I am grateful, at 60, to recognize that “women’s rights” takes many forms and that feminism, at its core, means having the freedom and opportunity to be whomever you want to be. I practice some of the feminine domestic arts out of necessity. Preparing meals is cheaper and more healthful than eating out. Knitting is relaxing and can carry me through a multi-segment Ken Burns documentary. Cotton pants and blouses require ironing to look professional.

Cooking for others? That is a true gift of the heart and a legacy of yesteryear’s “church ladies” that I eagerly uphold. I keep the refrigerator and pantry stocked for my sons when they drop by. I relish cooking dinner during my brother’s annual Christmas visit. I am the first to volunteer to host potlucks for friends and neighbors.

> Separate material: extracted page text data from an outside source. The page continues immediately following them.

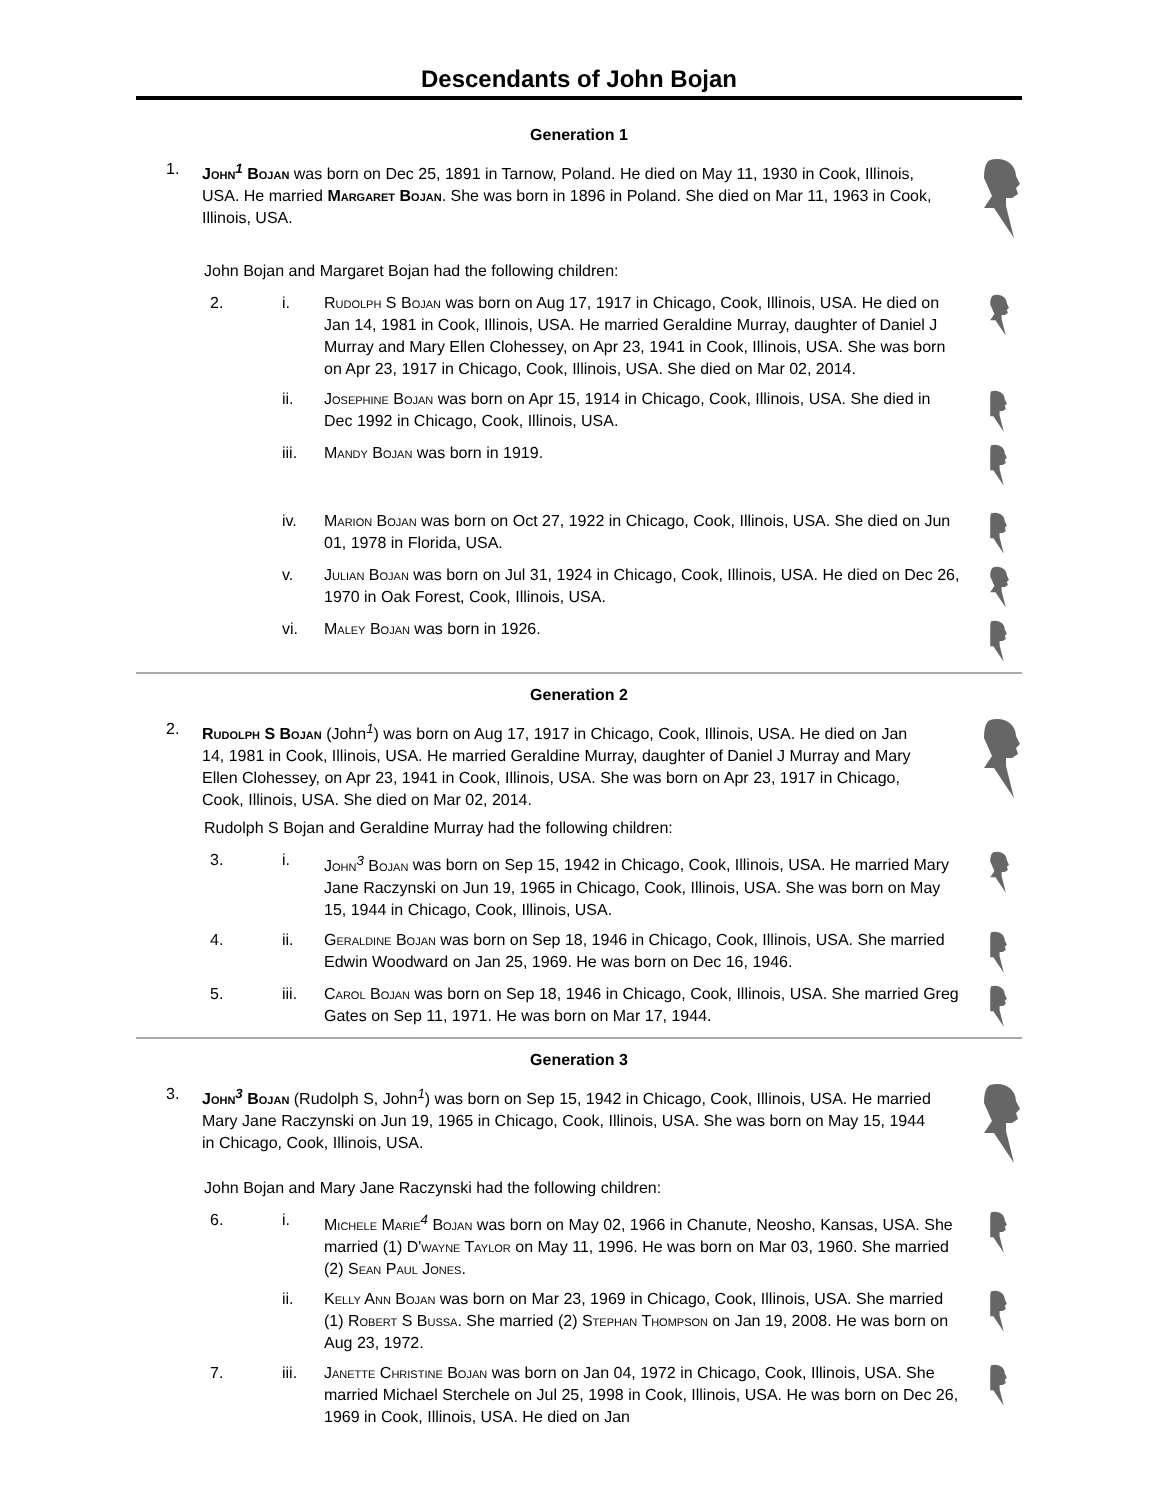Descendants of John Bojan
Generation 1
1. John<sup>1</sup> Bojan was born on Dec 25, 1891 in Tarnow, Poland. He died on May 11, 1930 in Cook, Illinois, USA. He married Margaret Bojan. She was born in 1896 in Poland. She died on Mar 11, 1963 in Cook, Illinois, USA.
John Bojan and Margaret Bojan had the following children:
2. i. Rudolph S Bojan was born on Aug 17, 1917 in Chicago, Cook, Illinois, USA. He died on Jan 14, 1981 in Cook, Illinois, USA. He married Geraldine Murray, daughter of Daniel J Murray and Mary Ellen Clohessey, on Apr 23, 1941 in Cook, Illinois, USA. She was born on Apr 23, 1917 in Chicago, Cook, Illinois, USA. She died on Mar 02, 2014.
ii. Josephine Bojan was born on Apr 15, 1914 in Chicago, Cook, Illinois, USA. She died in Dec 1992 in Chicago, Cook, Illinois, USA.
iii. Mandy Bojan was born in 1919.
iv. Marion Bojan was born on Oct 27, 1922 in Chicago, Cook, Illinois, USA. She died on Jun 01, 1978 in Florida, USA.
v. Julian Bojan was born on Jul 31, 1924 in Chicago, Cook, Illinois, USA. He died on Dec 26, 1970 in Oak Forest, Cook, Illinois, USA.
vi. Maley Bojan was born in 1926.
Generation 2
2. Rudolph S Bojan (John<sup>1</sup>) was born on Aug 17, 1917 in Chicago, Cook, Illinois, USA. He died on Jan 14, 1981 in Cook, Illinois, USA. He married Geraldine Murray, daughter of Daniel J Murray and Mary Ellen Clohessey, on Apr 23, 1941 in Cook, Illinois, USA. She was born on Apr 23, 1917 in Chicago, Cook, Illinois, USA. She died on Mar 02, 2014.
Rudolph S Bojan and Geraldine Murray had the following children:
3. i. John<sup>3</sup> Bojan was born on Sep 15, 1942 in Chicago, Cook, Illinois, USA. He married Mary Jane Raczynski on Jun 19, 1965 in Chicago, Cook, Illinois, USA. She was born on May 15, 1944 in Chicago, Cook, Illinois, USA.
4. ii. Geraldine Bojan was born on Sep 18, 1946 in Chicago, Cook, Illinois, USA. She married Edwin Woodward on Jan 25, 1969. He was born on Dec 16, 1946.
5. iii. Carol Bojan was born on Sep 18, 1946 in Chicago, Cook, Illinois, USA. She married Greg Gates on Sep 11, 1971. He was born on Mar 17, 1944.
Generation 3
3. John<sup>3</sup> Bojan (Rudolph S, John<sup>1</sup>) was born on Sep 15, 1942 in Chicago, Cook, Illinois, USA. He married Mary Jane Raczynski on Jun 19, 1965 in Chicago, Cook, Illinois, USA. She was born on May 15, 1944 in Chicago, Cook, Illinois, USA.
John Bojan and Mary Jane Raczynski had the following children:
6. i. Michele Marie<sup>4</sup> Bojan was born on May 02, 1966 in Chanute, Neosho, Kansas, USA. She married (1) D'wayne Taylor on May 11, 1996. He was born on Mar 03, 1960. She married (2) Sean Paul Jones.
ii. Kelly Ann Bojan was born on Mar 23, 1969 in Chicago, Cook, Illinois, USA. She married (1) Robert S Bussa. She married (2) Stephan Thompson on Jan 19, 2008. He was born on Aug 23, 1972.
7. iii. Janette Christine Bojan was born on Jan 04, 1972 in Chicago, Cook, Illinois, USA. She married Michael Sterchele on Jul 25, 1998 in Cook, Illinois, USA. He was born on Dec 26, 1969 in Cook, Illinois, USA. He died on Jan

“I’m just someone who likes cooking and for whom sharing food is a form of expression,” says no less an accomplished woman than Maya Angelou.

Who knew that the future of our democracy came down to baking cookies? Had Hillary recognized  the domestic arts as no threat to her independence, she may have softened her divisive qualities and sharp-edged reputation. We could have had a different president.

Chew on that.

3 thoughts on “Cooking for funerals and other feminine arts

  1. Jane Beauchamp

    Beautifully stated, Amy. There is something unique about homemade food that adds more than the physical nourishment it provides. It is so meaningful to me, who loves to cook and knows the effort involved, to see homemade food at meals or for gifts or especially at those times when we can’t do it ourselves.

    Thanks Amy. Today looks like a great day for some yeasted orange batter bread!